- _Problem to work on_
Find the line with "Rendered at 2001 by 1125 pixels." in the records below. Copy it and every line after it, up to and including the line with "text_box [627, 390, 746, 440]".

- _Given records_
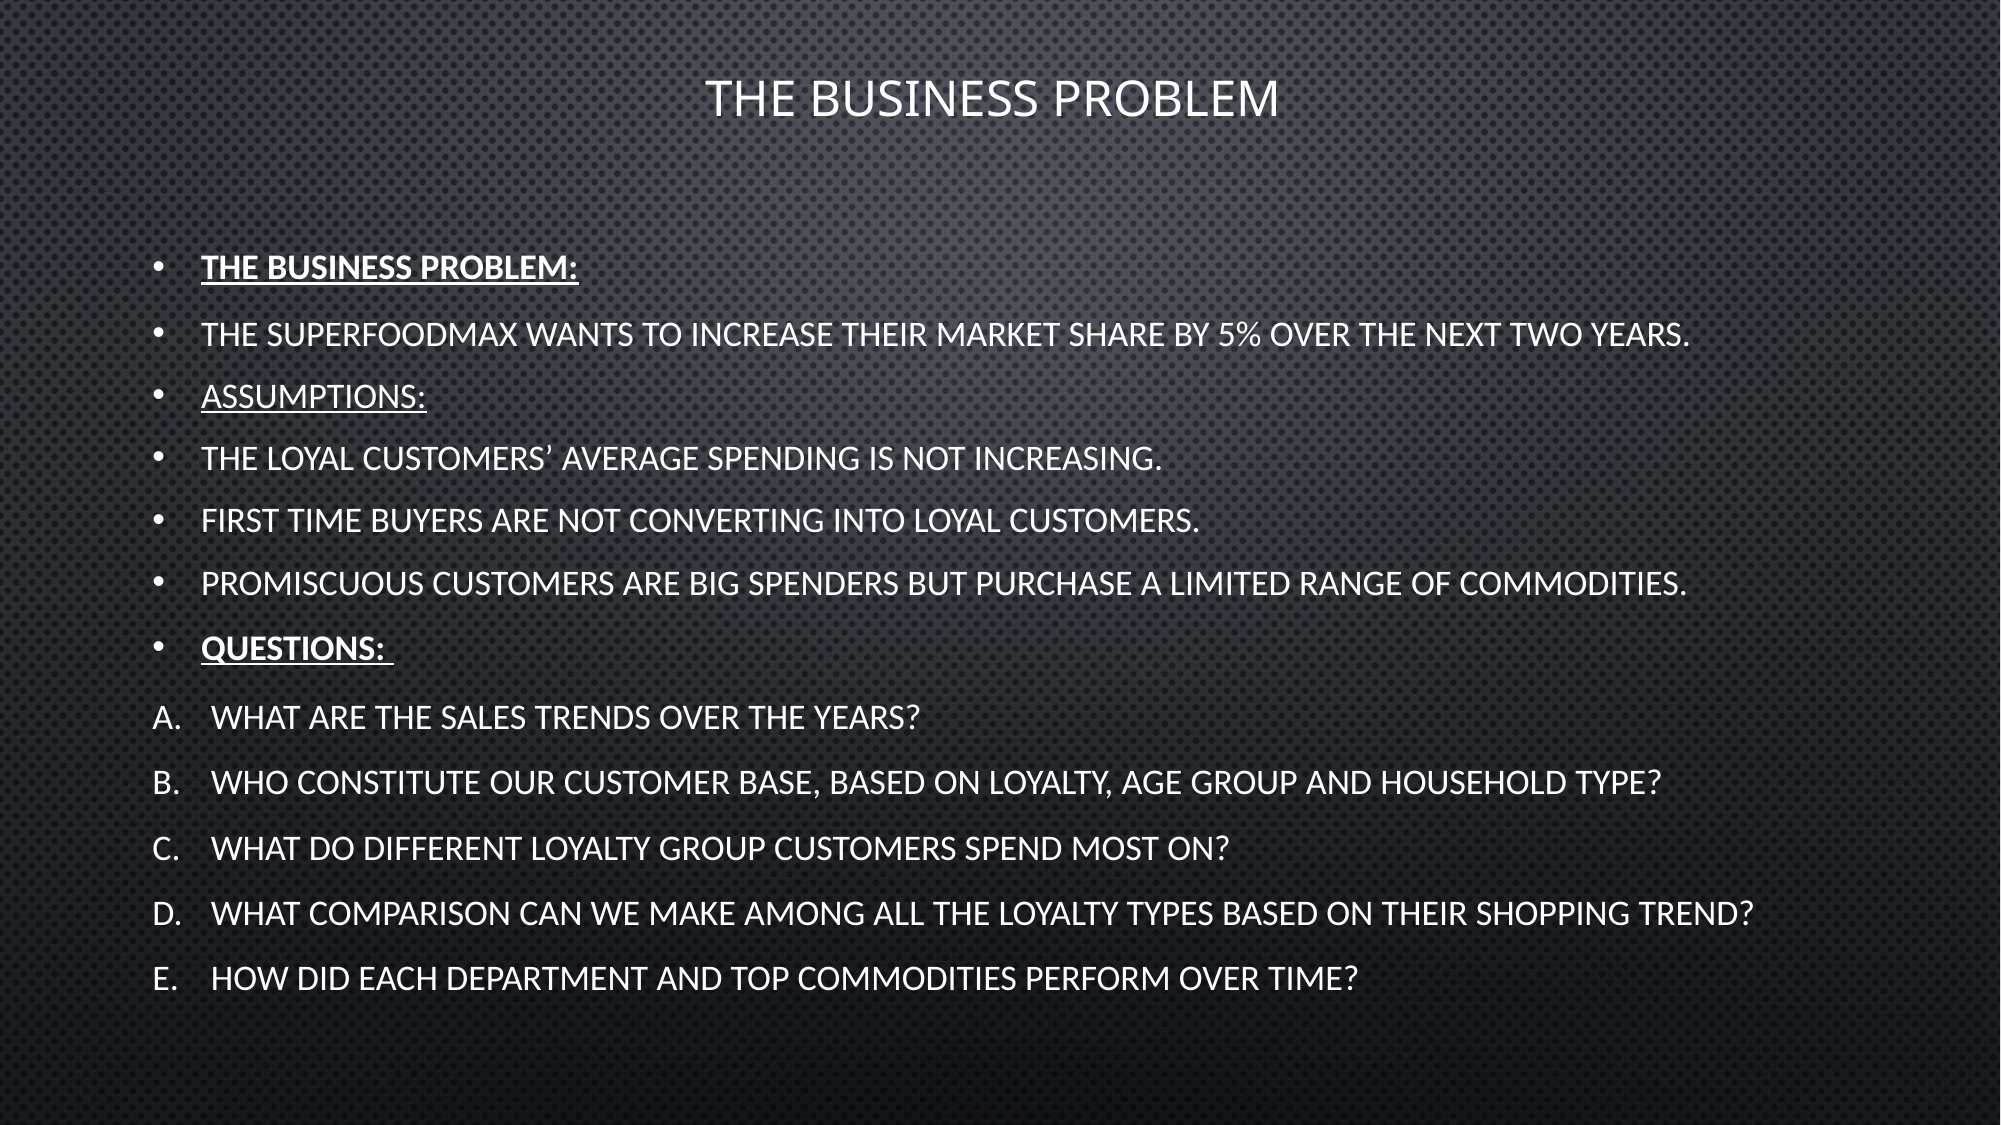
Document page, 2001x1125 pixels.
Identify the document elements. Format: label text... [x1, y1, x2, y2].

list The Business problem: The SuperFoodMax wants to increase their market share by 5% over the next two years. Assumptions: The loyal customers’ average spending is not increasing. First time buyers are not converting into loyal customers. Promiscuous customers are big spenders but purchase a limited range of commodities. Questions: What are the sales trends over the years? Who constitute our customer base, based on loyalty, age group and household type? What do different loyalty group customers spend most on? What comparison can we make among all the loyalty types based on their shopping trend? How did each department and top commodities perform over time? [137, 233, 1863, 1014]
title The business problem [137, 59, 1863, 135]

--

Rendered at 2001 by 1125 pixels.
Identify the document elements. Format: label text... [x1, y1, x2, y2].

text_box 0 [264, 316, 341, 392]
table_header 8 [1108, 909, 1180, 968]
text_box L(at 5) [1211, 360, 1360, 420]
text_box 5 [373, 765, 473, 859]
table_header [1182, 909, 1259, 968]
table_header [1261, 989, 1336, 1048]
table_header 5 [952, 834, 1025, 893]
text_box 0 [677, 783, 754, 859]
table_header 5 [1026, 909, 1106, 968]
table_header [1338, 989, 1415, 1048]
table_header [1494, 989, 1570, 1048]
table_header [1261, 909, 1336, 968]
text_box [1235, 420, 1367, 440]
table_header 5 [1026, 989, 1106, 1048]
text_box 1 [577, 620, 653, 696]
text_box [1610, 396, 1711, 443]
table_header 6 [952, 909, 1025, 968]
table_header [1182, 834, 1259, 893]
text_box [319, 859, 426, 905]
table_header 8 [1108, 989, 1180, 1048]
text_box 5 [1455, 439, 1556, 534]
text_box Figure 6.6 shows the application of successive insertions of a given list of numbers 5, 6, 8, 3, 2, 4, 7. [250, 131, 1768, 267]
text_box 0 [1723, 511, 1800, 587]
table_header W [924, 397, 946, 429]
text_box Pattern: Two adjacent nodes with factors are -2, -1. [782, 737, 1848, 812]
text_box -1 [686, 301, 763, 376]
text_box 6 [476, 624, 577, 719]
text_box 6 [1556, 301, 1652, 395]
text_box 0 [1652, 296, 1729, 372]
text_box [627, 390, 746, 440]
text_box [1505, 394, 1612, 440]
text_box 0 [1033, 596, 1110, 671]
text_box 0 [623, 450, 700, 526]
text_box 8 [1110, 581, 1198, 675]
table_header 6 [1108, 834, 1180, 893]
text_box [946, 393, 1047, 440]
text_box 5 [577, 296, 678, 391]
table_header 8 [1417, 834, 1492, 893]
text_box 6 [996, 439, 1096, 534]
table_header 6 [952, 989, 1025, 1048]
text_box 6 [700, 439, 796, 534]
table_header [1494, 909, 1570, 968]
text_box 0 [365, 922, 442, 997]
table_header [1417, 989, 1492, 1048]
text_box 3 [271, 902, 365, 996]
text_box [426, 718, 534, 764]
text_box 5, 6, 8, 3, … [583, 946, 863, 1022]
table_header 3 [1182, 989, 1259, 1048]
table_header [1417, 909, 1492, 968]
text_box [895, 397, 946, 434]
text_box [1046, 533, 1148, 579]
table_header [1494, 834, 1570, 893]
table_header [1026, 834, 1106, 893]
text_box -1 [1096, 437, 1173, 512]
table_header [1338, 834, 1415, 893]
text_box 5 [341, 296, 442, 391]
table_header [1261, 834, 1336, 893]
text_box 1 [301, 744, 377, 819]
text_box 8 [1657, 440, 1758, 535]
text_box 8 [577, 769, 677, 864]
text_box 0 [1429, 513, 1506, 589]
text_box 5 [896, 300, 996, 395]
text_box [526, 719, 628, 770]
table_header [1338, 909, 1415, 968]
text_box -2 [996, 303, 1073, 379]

--

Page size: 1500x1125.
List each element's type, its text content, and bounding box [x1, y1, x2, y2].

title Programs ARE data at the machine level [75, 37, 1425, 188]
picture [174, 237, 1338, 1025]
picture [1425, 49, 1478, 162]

- _Completed task_
Rendered at 2001 by 1125 pixels.
Identify the document elements. Format: label text... [x1, y1, x2, y2].

text_box 0 [264, 316, 341, 392]
table_header 8 [1108, 909, 1180, 968]
text_box L(at 5) [1211, 360, 1360, 420]
text_box 5 [373, 765, 473, 859]
table_header [1182, 909, 1259, 968]
table_header [1261, 989, 1336, 1048]
table_header 5 [952, 834, 1025, 893]
text_box 0 [677, 783, 754, 859]
table_header 5 [1026, 909, 1106, 968]
table_header [1338, 989, 1415, 1048]
table_header [1494, 989, 1570, 1048]
table_header [1261, 909, 1336, 968]
text_box [1235, 420, 1367, 440]
table_header 5 [1026, 989, 1106, 1048]
text_box 1 [577, 620, 653, 696]
text_box [1610, 396, 1711, 443]
table_header 6 [952, 909, 1025, 968]
table_header [1182, 834, 1259, 893]
text_box [319, 859, 426, 905]
table_header 8 [1108, 989, 1180, 1048]
text_box 5 [1455, 439, 1556, 534]
text_box Figure 6.6 shows the application of successive insertions of a given list of numbers 5, 6, 8, 3, 2, 4, 7. [250, 131, 1768, 267]
text_box 0 [1723, 511, 1800, 587]
table_header W [924, 397, 946, 429]
text_box Pattern: Two adjacent nodes with factors are -2, -1. [782, 737, 1848, 812]
text_box -1 [686, 301, 763, 376]
text_box 6 [476, 624, 577, 719]
text_box 6 [1556, 301, 1652, 395]
text_box 0 [1652, 296, 1729, 372]
text_box [627, 390, 746, 440]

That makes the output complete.